***** SUPPLIED INFORMATION *****

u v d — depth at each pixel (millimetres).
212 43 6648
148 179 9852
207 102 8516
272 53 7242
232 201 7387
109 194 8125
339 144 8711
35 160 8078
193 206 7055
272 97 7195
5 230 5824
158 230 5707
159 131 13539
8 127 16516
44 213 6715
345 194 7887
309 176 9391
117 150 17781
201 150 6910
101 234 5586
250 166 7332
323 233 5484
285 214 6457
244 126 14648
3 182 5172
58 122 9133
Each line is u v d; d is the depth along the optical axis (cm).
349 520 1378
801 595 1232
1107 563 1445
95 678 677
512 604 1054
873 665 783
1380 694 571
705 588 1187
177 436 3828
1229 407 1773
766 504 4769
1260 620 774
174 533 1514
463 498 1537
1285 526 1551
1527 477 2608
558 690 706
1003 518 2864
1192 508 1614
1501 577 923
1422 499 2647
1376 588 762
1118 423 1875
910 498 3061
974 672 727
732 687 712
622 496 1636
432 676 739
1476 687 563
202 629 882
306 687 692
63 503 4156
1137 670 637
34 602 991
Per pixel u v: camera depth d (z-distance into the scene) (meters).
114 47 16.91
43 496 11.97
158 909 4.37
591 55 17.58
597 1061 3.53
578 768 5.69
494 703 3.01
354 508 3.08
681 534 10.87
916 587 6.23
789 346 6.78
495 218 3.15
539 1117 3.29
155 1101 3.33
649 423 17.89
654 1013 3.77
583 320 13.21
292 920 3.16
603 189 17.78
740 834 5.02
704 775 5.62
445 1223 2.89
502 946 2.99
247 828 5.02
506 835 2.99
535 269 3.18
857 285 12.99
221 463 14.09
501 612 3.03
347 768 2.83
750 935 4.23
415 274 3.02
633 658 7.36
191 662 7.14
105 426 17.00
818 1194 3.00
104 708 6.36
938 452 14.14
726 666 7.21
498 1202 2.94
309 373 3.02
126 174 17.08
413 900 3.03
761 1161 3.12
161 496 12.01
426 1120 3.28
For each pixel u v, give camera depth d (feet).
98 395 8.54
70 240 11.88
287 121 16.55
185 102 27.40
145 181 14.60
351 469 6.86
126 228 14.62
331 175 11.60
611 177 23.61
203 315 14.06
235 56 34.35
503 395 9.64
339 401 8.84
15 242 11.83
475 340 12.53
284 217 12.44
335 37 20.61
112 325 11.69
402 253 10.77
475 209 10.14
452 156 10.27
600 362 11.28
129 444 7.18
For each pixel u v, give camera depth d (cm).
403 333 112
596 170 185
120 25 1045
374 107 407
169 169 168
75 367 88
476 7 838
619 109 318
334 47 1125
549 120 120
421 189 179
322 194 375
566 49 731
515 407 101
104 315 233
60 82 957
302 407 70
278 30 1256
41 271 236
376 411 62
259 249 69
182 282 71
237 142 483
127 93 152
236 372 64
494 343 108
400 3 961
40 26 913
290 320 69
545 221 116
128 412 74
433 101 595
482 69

*****

• [TASK PROMPT]
The expected output is the run of lines from the one holding "512 604 1054" to the last line of the entries above, each reproduced character for character.

• [FINISHED TASK]
512 604 1054
873 665 783
1380 694 571
705 588 1187
177 436 3828
1229 407 1773
766 504 4769
1260 620 774
174 533 1514
463 498 1537
1285 526 1551
1527 477 2608
558 690 706
1003 518 2864
1192 508 1614
1501 577 923
1422 499 2647
1376 588 762
1118 423 1875
910 498 3061
974 672 727
732 687 712
622 496 1636
432 676 739
1476 687 563
202 629 882
306 687 692
63 503 4156
1137 670 637
34 602 991
Per pixel u v: camera depth d (z-distance into the scene) (meters).
114 47 16.91
43 496 11.97
158 909 4.37
591 55 17.58
597 1061 3.53
578 768 5.69
494 703 3.01
354 508 3.08
681 534 10.87
916 587 6.23
789 346 6.78
495 218 3.15
539 1117 3.29
155 1101 3.33
649 423 17.89
654 1013 3.77
583 320 13.21
292 920 3.16
603 189 17.78
740 834 5.02
704 775 5.62
445 1223 2.89
502 946 2.99
247 828 5.02
506 835 2.99
535 269 3.18
857 285 12.99
221 463 14.09
501 612 3.03
347 768 2.83
750 935 4.23
415 274 3.02
633 658 7.36
191 662 7.14
105 426 17.00
818 1194 3.00
104 708 6.36
938 452 14.14
726 666 7.21
498 1202 2.94
309 373 3.02
126 174 17.08
413 900 3.03
761 1161 3.12
161 496 12.01
426 1120 3.28
For each pixel u v, give camera depth d (feet).
98 395 8.54
70 240 11.88
287 121 16.55
185 102 27.40
145 181 14.60
351 469 6.86
126 228 14.62
331 175 11.60
611 177 23.61
203 315 14.06
235 56 34.35
503 395 9.64
339 401 8.84
15 242 11.83
475 340 12.53
284 217 12.44
335 37 20.61
112 325 11.69
402 253 10.77
475 209 10.14
452 156 10.27
600 362 11.28
129 444 7.18
For each pixel u v, give camera depth d (cm).
403 333 112
596 170 185
120 25 1045
374 107 407
169 169 168
75 367 88
476 7 838
619 109 318
334 47 1125
549 120 120
421 189 179
322 194 375
566 49 731
515 407 101
104 315 233
60 82 957
302 407 70
278 30 1256
41 271 236
376 411 62
259 249 69
182 282 71
237 142 483
127 93 152
236 372 64
494 343 108
400 3 961
40 26 913
290 320 69
545 221 116
128 412 74
433 101 595
482 69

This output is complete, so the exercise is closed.